Fungus infection of the nails of your hands or feet is known as onychomycosis. Fungal nail infections come on slowly and become visible as the infected part of the nail grows out from the near end of the nail where the nail is formed. The infected nail is usually abnormal looking, often yellower or whiter than normal, thicker and more brittle or softer than usual.
Usually the only symptom is that the nails affected by fungal infection look unsightly. Occasionally people find the affected nails ache. Probably this is because the thickened and sometimes deformed nails are putting pressure on the underlying nail bed or the neighbouring toes. The abnormal toe nails are slightly more likely to allow bacterial infection into the underlying toe.

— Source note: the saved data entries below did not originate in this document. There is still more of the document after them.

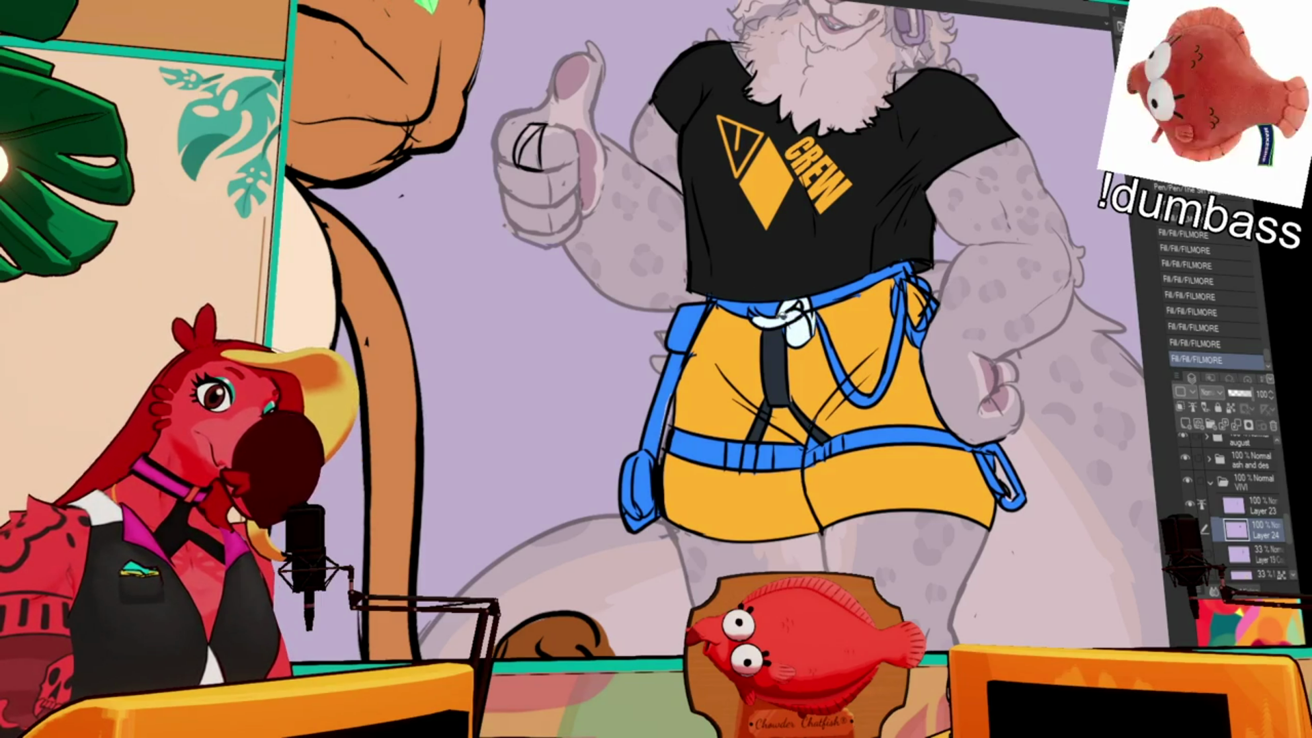
left_click_drag(887, 377, 872, 400)
mouse_move(855, 321)
left_mouse_down()
mouse_move(847, 377)
mouse_move(905, 309)
mouse_move(899, 295)
mouse_move(916, 338)
mouse_move(935, 304)
mouse_move(906, 273)
left_mouse_up()
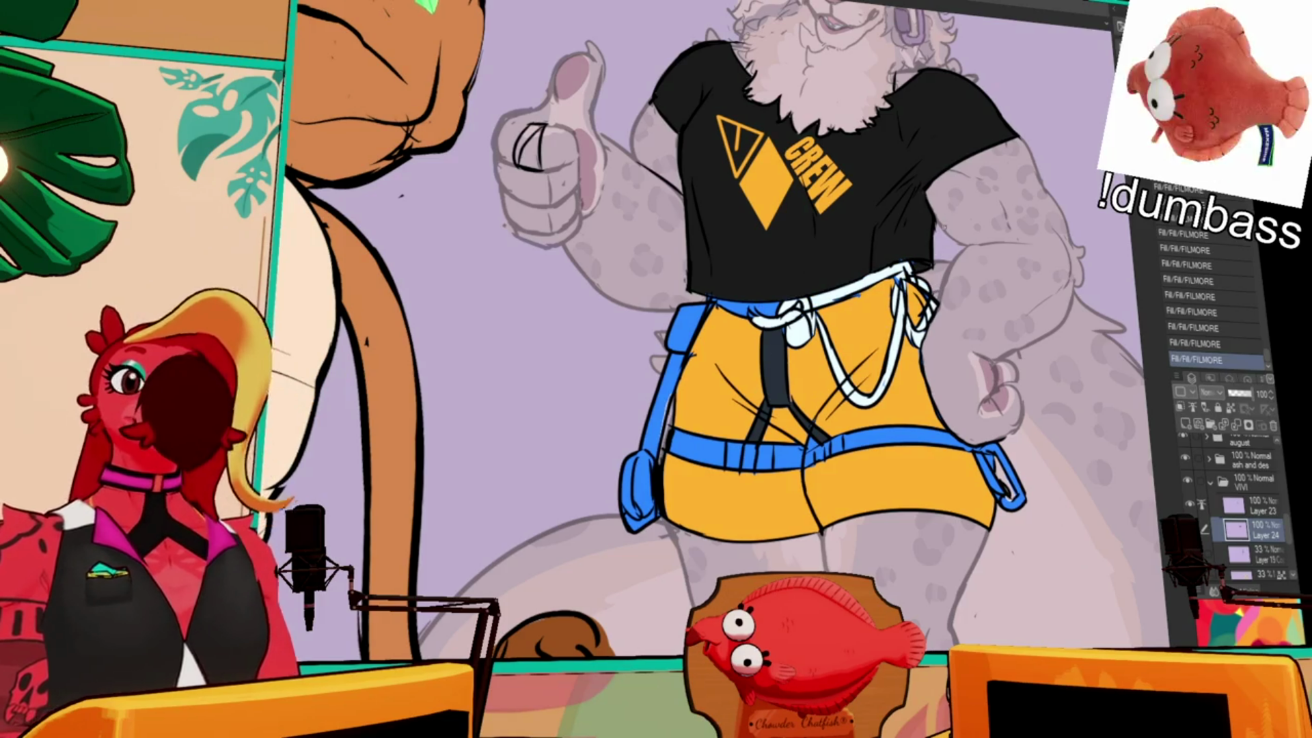
- Ink the belt under the shirt solid black, covering light specks and gaps
left_click_drag(916, 267, 905, 274)
mouse_move(912, 265)
left_mouse_down()
mouse_move(820, 304)
mouse_move(872, 293)
left_mouse_up()
left_click_drag(878, 290, 842, 301)
left_click_drag(851, 294, 907, 268)
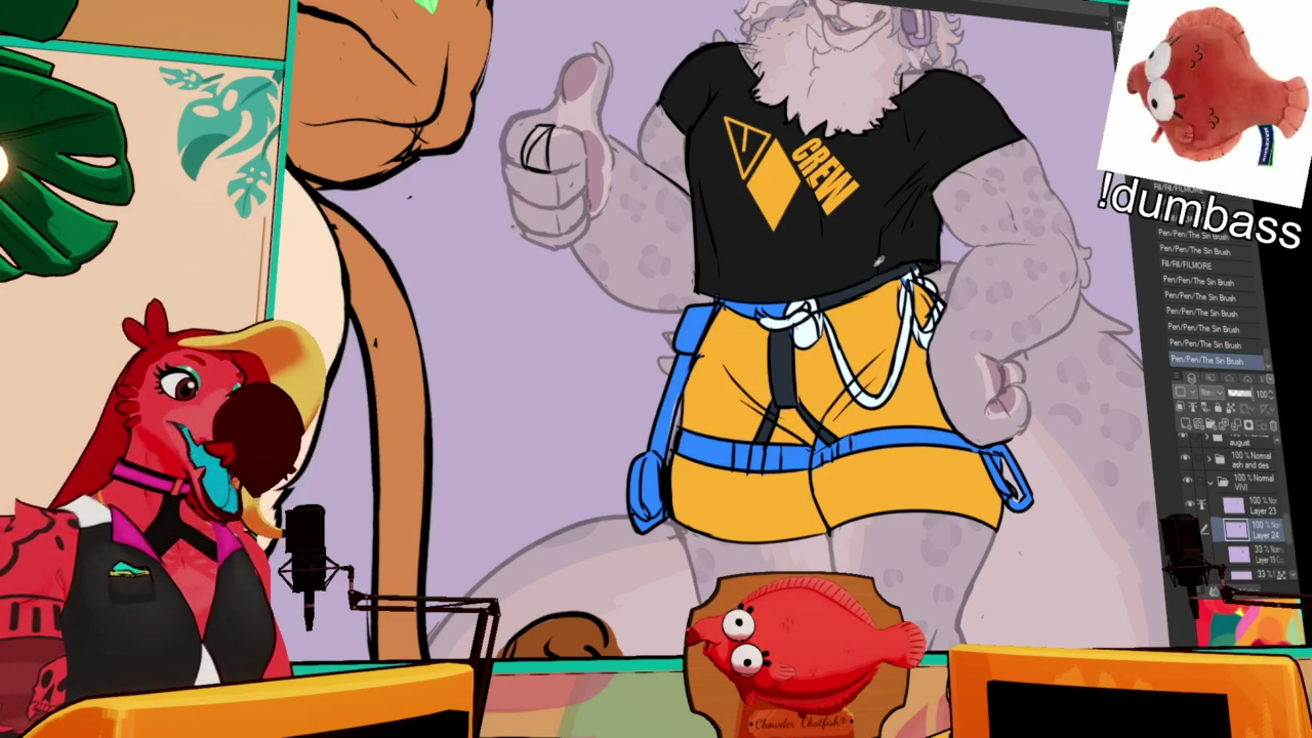
left_click(772, 307)
left_click(742, 307)
left_click_drag(754, 305, 763, 306)
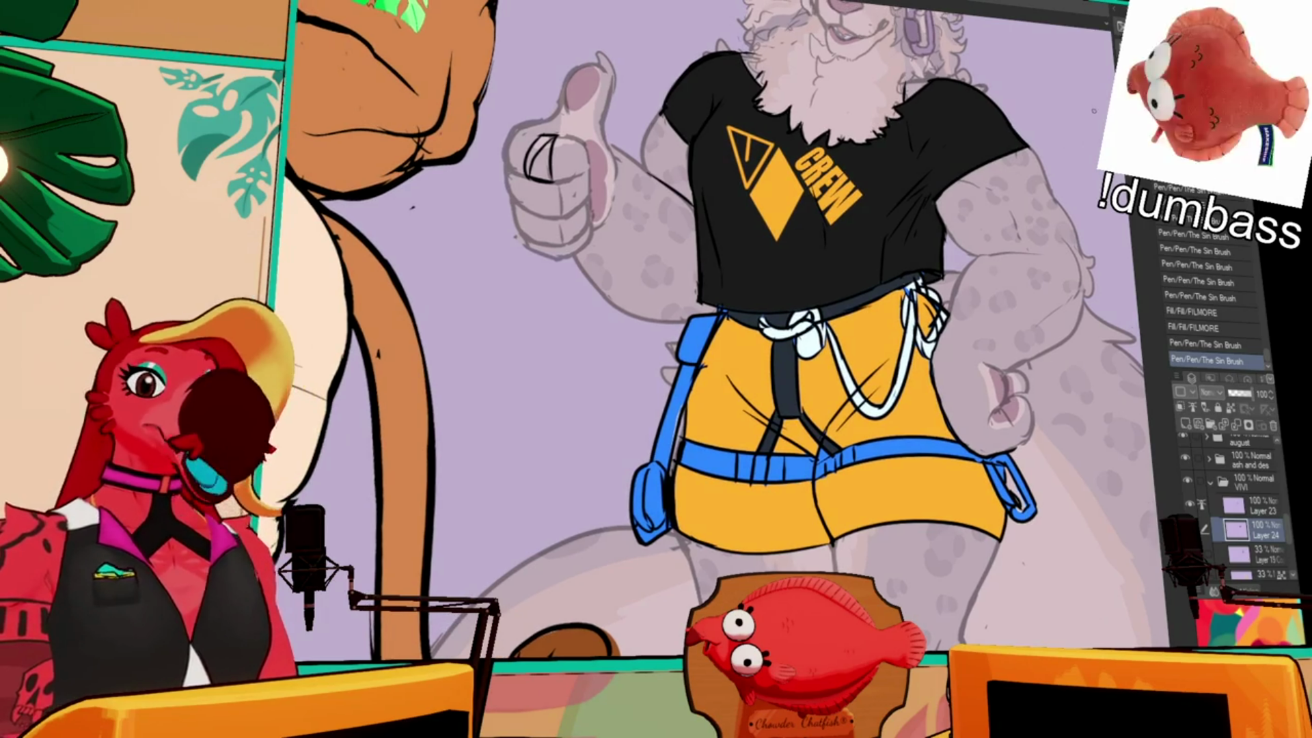
- Fill one more harness strap segment dark
left_click_drag(999, 260, 999, 305)
scroll(994, 307, "down", 2)
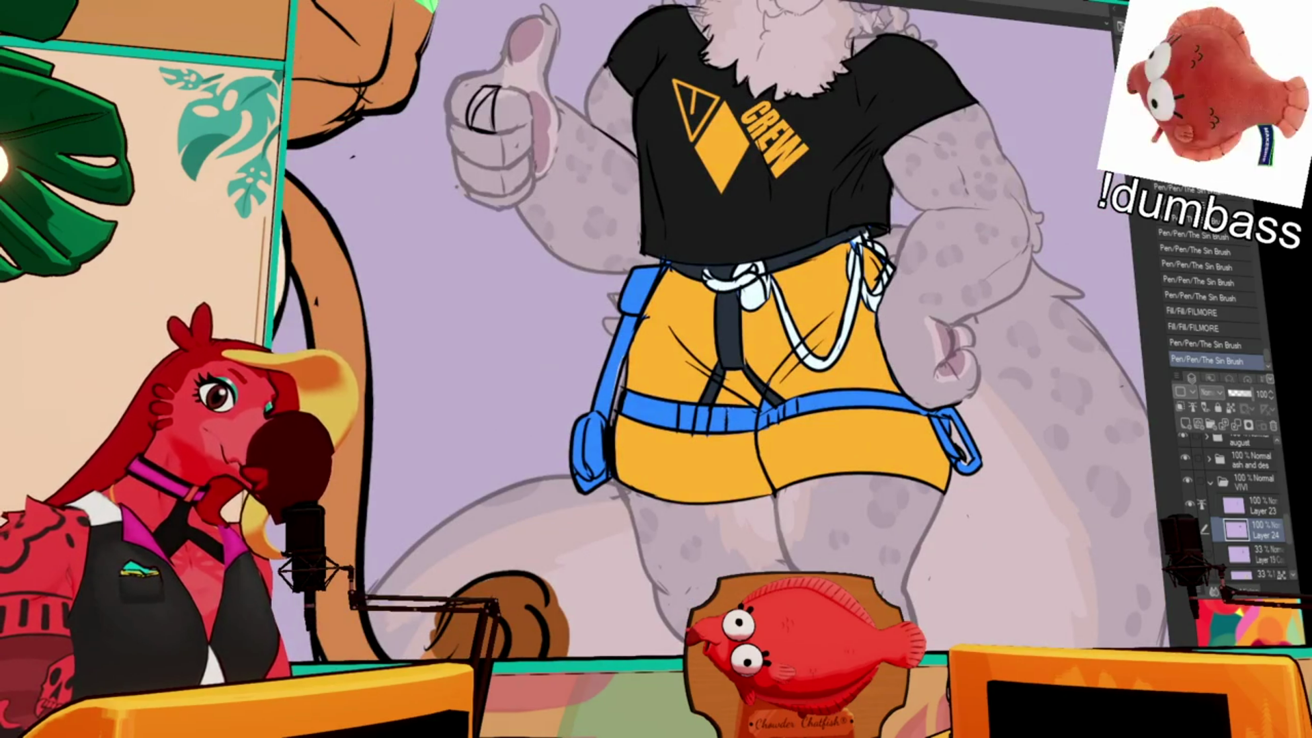
left_click(741, 418)
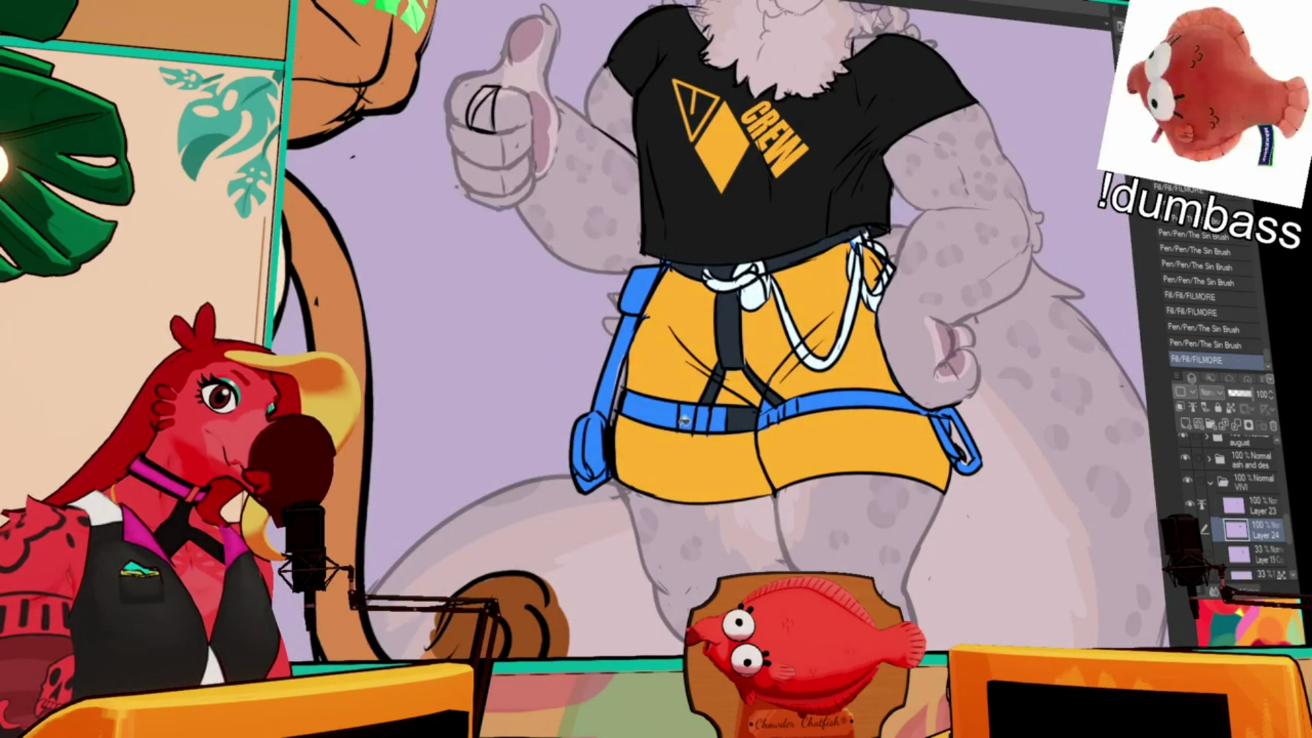
- Fill the front harness strap segments dark and touch up spots around them
left_click(653, 412)
left_click(763, 417)
left_click(810, 402)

Onychomycosis or fungal nail infection is an infection of the nail caused by fungus. Fungal spores (the seeds or eggs of fungi) are everywhere, and whether you get infected is more a question of whether you are susceptible at the time rather than that the fungi are particularly infectious. Fungi tend to particularly affect us in warm, moist parts of our bodies.
The look of the toenail gives a major clue. It tends to be thickened, perhaps crumbly at the edge, and different in colour to normal nail, often yellow or brown, sometimes white. However, other conditions (such as psoriasis) can cause these sorts of changes in the nail, as can previous trauma or damage to the nail. Therefore ideally the doctor (or nurse or podiatrist) will take clippings from the affected nail and send them to the laboratory for examination.
At the laboratory they will be examined under a microscope to look for fungi, and then the lab will try to grow any fungi that may be there, even if not enough to be seen when first examined (this is called culturing). The lab is likely to send two reports, the first to confirm whether or not fungi have been detected straight away, and the second, a few weeks later, to confirm whether they have managed to grow (culture) fungi from the scrapings.
Fungal infection is slow to fully develop in a nail, and as new nail grows very slowly, it is slow to eradicate. There are treatments available that can be applied to the surface of the nails, for example tioconazole lotion and amorolfine nail lacquer (which does not need to be applied so frequently), but these tend not to be as effective as treatment taken by mouth, such as terbinafine or an older medication, griseofulvin. If you embark on any treatment you will need to continue for at least three months for a toe nail or six weeks for a finger nail. You need to continue until normal nail has grown from the base of the nail at least half way towards the tip of the toe.
The other factor to bear in mind, when deciding on what to do, is that this is a fairly non-serious and superficial problem, but that medications can have major side effects. One of those that was used, by mouth, to treat fungi and thrush in the early 1980s actually led to liver inflammation and death in a number of patients (and was removed from use immediately)! Having said that, however, we now have oral medication available that has stood the test of time and proven to be very safe.
In addition to these medical treatments there are various other treatments which people use, such as tea tree oil.
You should weigh up how you wish to approach your onychomycosis in consultation with your doctor.